Deep learning driven autonomous market will be worth US$1 trillion by 2030

Published: November 30, 2016

Updated: July 24, 2018

Author: Luke Jones



An autonomous market related to mobility and connectivity will develop over next 14 years, suggests KPMG. Indeed, a new “mobility services market” will grow to be worth well over US$1 trillion globally by 2030 says the research company.

The change in autonomous vehicles will be driven by deep learning, which will help develop an automotive industry built on mobility and connectivity. Deep learning is artificial intelligence at an advanced level, machine learning abilities make computerized decision-making more intuitive conclusions from queries and tasks.

KPMG released a report titled I see. I think. I drive. (I learn), and in the paper the tax and audit company says deep learning will have a profound impact on the way car manufacturers will do business:

“Deep learning is accelerating autonomy faster than anyone could’ve imagined, and it has far-reaching implications for the industry and societal mobility as a whole,” said Gary Silberg, KPMG’s national automotive leader. “If a car can’t learn, then it’s still reliant on millions and millions of lines of code, with such complexity and ambiguity, that full autonomy wouldn’t be achievable for many years to come.”
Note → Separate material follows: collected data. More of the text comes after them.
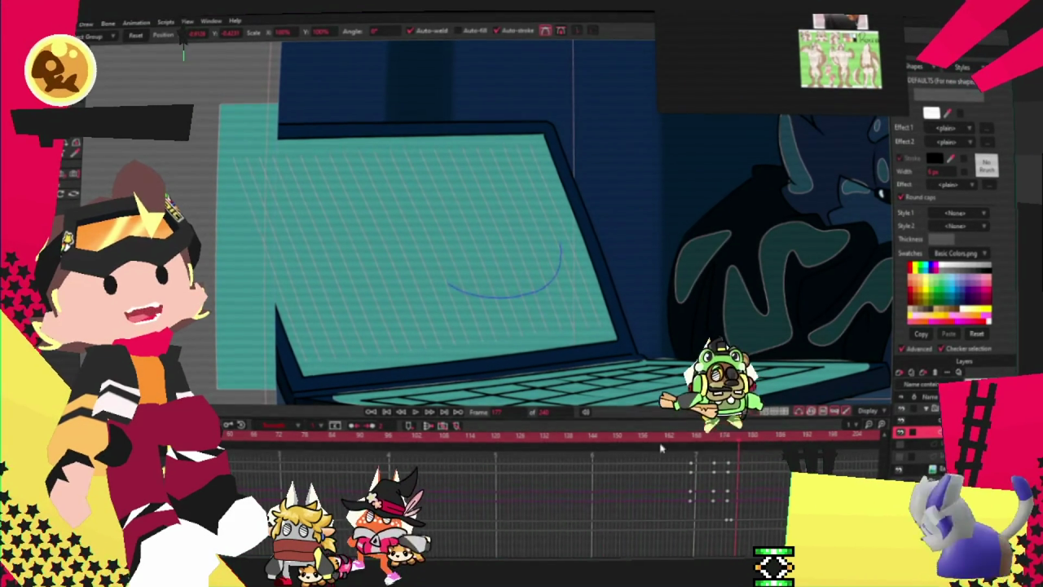
- Marquee-select the keyframes near frame 175 and play from an earlier frame
mouse_move(750, 452)
mouse_down()
mouse_move(687, 502)
mouse_move(682, 481)
mouse_up()
click(630, 437)
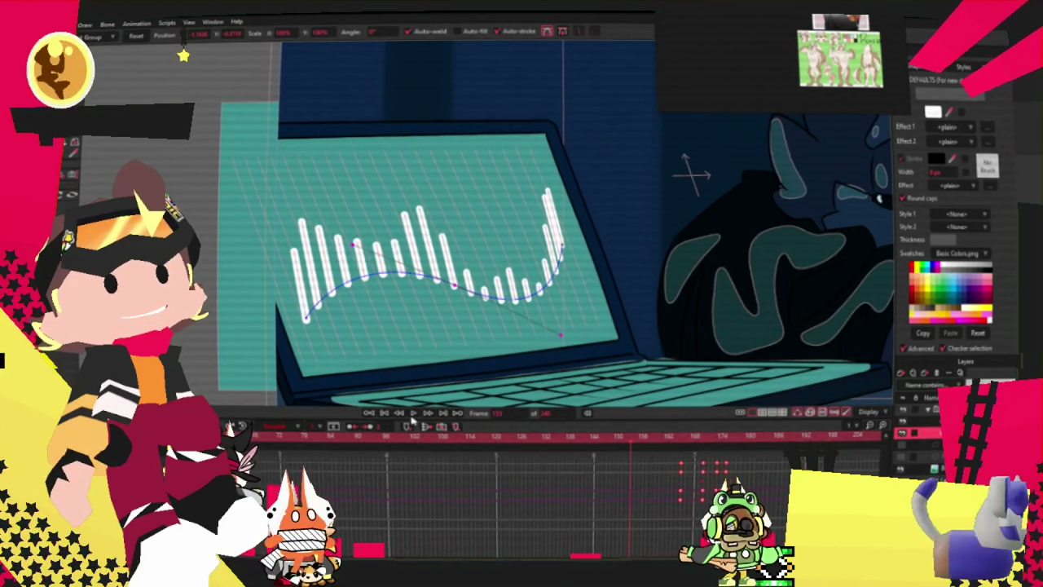
click(413, 413)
In the statement, Silberg adds that “new era in automotive product development and manufacturing – one that emphasizes the car’s nervous system, which includes computer ‘brain,’ sensors, controls, driver interaction and data storage even more than the powertrain. This is an enormous shift in organizational structure, talent acquisition and operating model for most car manufacturers.”
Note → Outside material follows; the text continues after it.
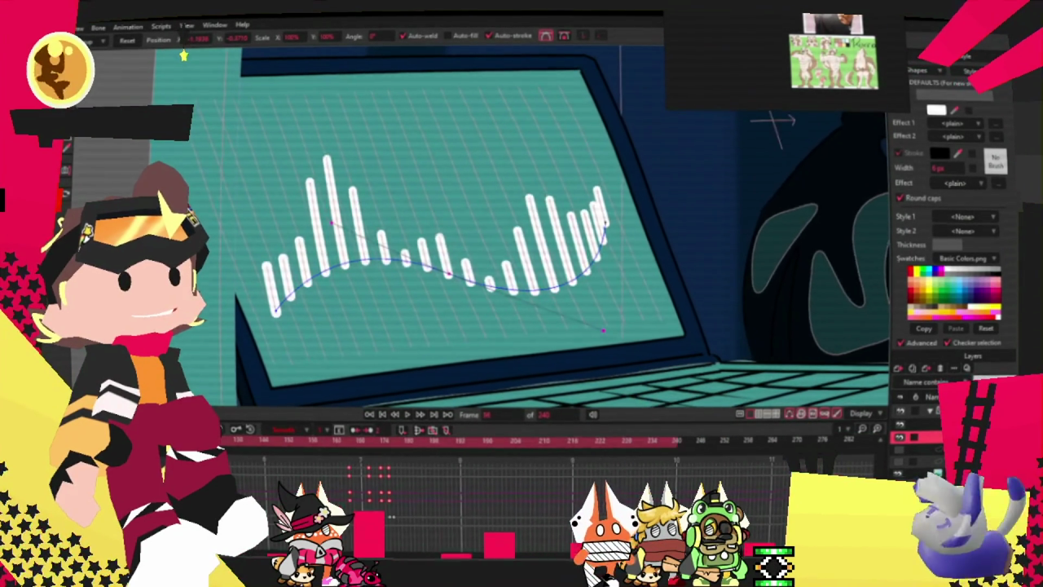
- Rewind to frame 0, select the laptop screen layer with Transform Layer (m), and zoom out
key(space)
The report suggests the auto industry is at a “critical juncture” where for the first time in over a century, the way people use cars is changing. Autonomous vehicles will become a major market player in the coming years and insurance companies will have to adapt to the changing industry.

Carmakers will also face challenges, namely from tech companies who will muscle in on the autonomous market. KPMG says car manufacturers and tech giants will “face off in a war for specialized talent. People with deep learning expertise are in short supply and the pool of experts among those specialists is even smaller. This makes it difficult for traditional automakers to compete with tech leaders. In addition, universities cannot keep pace with the autonomous driving market demands for talent.”

In the report, KPMG identifies the key developments for automakers to contemplate if they are to survive:

  • Vehicle operation and ownership is changing – With deep learning, autonomy and mobility, car ownership is shifting from individually-owned vehicles to shared driving experiences, increasing consumer focus on mobility and transportation on demand;
  • Mobility services will be a major new market and therefore a critical battleground – By 2030, a new mobility services segment worth well over US$1 trillion dollars will emerge for products and services related to autonomy, mobility, and connectivity.
  • Most car companies won’t simply be automakers anymore – As deep learning accelerates autonomy, carmakers will make choices whether to remain pure automakers or to become mobility service providers, or both;
  • The “nervous system” will become the center of the vehicle design – Automotive product development and manufacturing is changing to emphasize the car’s nervous system, which includes computer “brain,” sensors, controls, driver interaction and data storage even more than the powertrain; and
  • Talent is the new arms race – There are precious few people capable of building deep learning systems and “automotive players” are already scrambling to find them.